Les sons et les vibrations nous rentraient dedans direct. En quelques minutes, la moitié de la ville était à ses fenêtres et regardait les Americanos danser avec les filles. Tout le monde était rassemblé sur le trottoir en terre battue, à côté des fils, appuyé aux fenêtres avec une indifférence nonchalante. More Mambo Jambo, Chattanooga de Mambo, Mambo Numero Ocho, autant de titres fabuleux qui retentissaient triomphalement dans le mystère de l’après-midi doré avec des accents de fin du monde, comme pour annoncer le retour du Messie. Les trompettes jouaient tellement fort qu’elles devaient s’entendre jusqu’au milieu du désert, les trompettes sont nées, du reste. Le haut-parleur nous déversait un déluge de montunos de piano. Les cris du leader résonnaient comme de formidables hoquets.
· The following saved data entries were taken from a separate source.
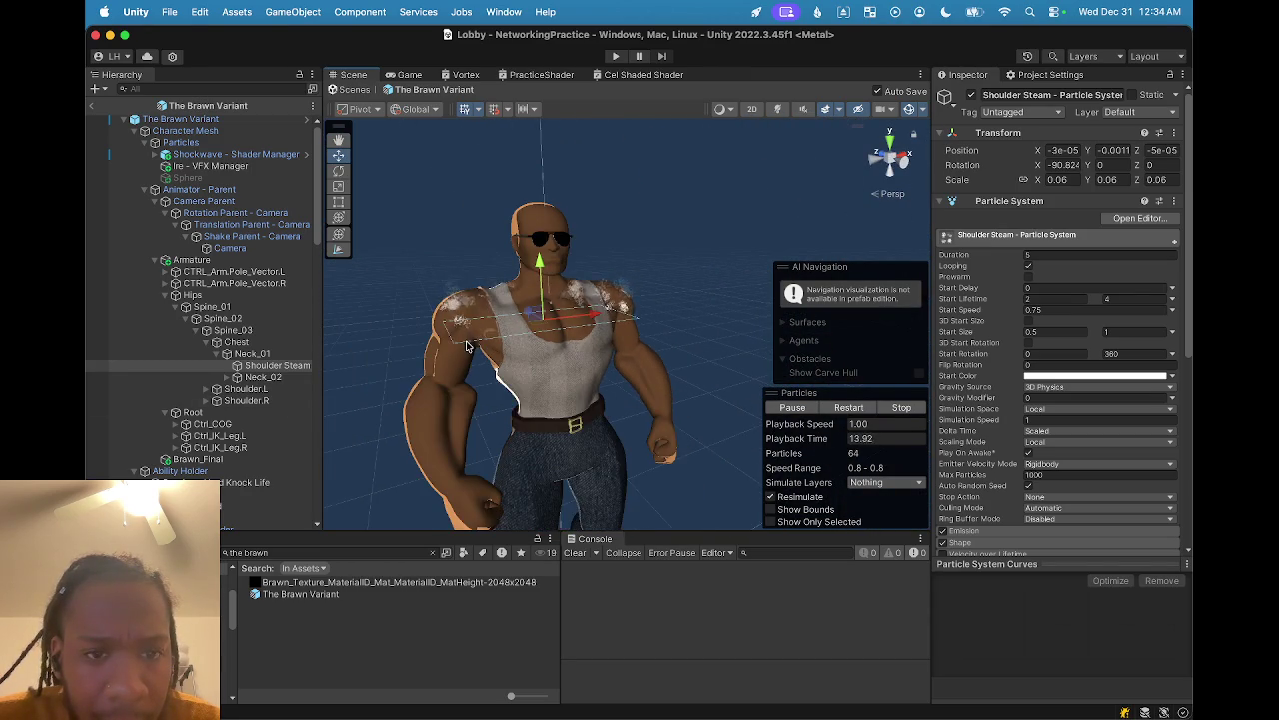
scroll(466, 346, up, 5)
mouse_move(466, 347)
mouse_down()
mouse_move(666, 349)
mouse_move(618, 411)
mouse_move(586, 414)
mouse_move(531, 379)
mouse_move(602, 377)
mouse_up()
Sur le génial Chattanooga, les derniers chorus de la trompette, qui convergeaient avec des orgasmes de conga et de bongo, ont paralysé Neal un instant ; il s’est mis à frissonner et à transpirer, et puis, quand les trompettes ont mordu l’air assoupi de leurs échos palpitants comme dans une cave ou une caverne, ses yeux se sont écarquillés, on aurait dit qu’il avait vu le diable, et il a serré les paupières. Moi, la musique me secouait comme un pantin ; j’entendais le fléau des trompettes cingler la lumière, je tremblais dans mes bottes.

La fin

Alors, en Amérique, quand le soleil décline et que je vais m’asseoir sur le vieux môle délabré du fleuve pour regarder les longs longs ciels du New Jersey, avec la sensation de cette terre brute qui s’en va rouler sa bosse colossale jusqu’à la côte Ouest, de toute cette route qui va, de tous ceux qui rêvent sur son immensité, et dans l’Iowa je sais qu’à cette heure l’étoile du Berger s’étiole en effeuillant ses flocons pâle sur la prairie, juste avant la tombée de la nuit complète, bénédiction pour la terre, qui fait le noir sur les fleuves, pose sa chape sur les sommets de l’Ouest et borde la côte ultime et définitive, et personne, absolument personne ne sait ce qui va échoir à tel ou tel, sinon les guenilles solitaires de la vieillesse qui vient, moi je pense à Neal Cassady, je pense même au vieux Neal Cassady, le père que nous n’avons jamais trouvé, je pense à Neal Cassady, je pense à Neal Cassady.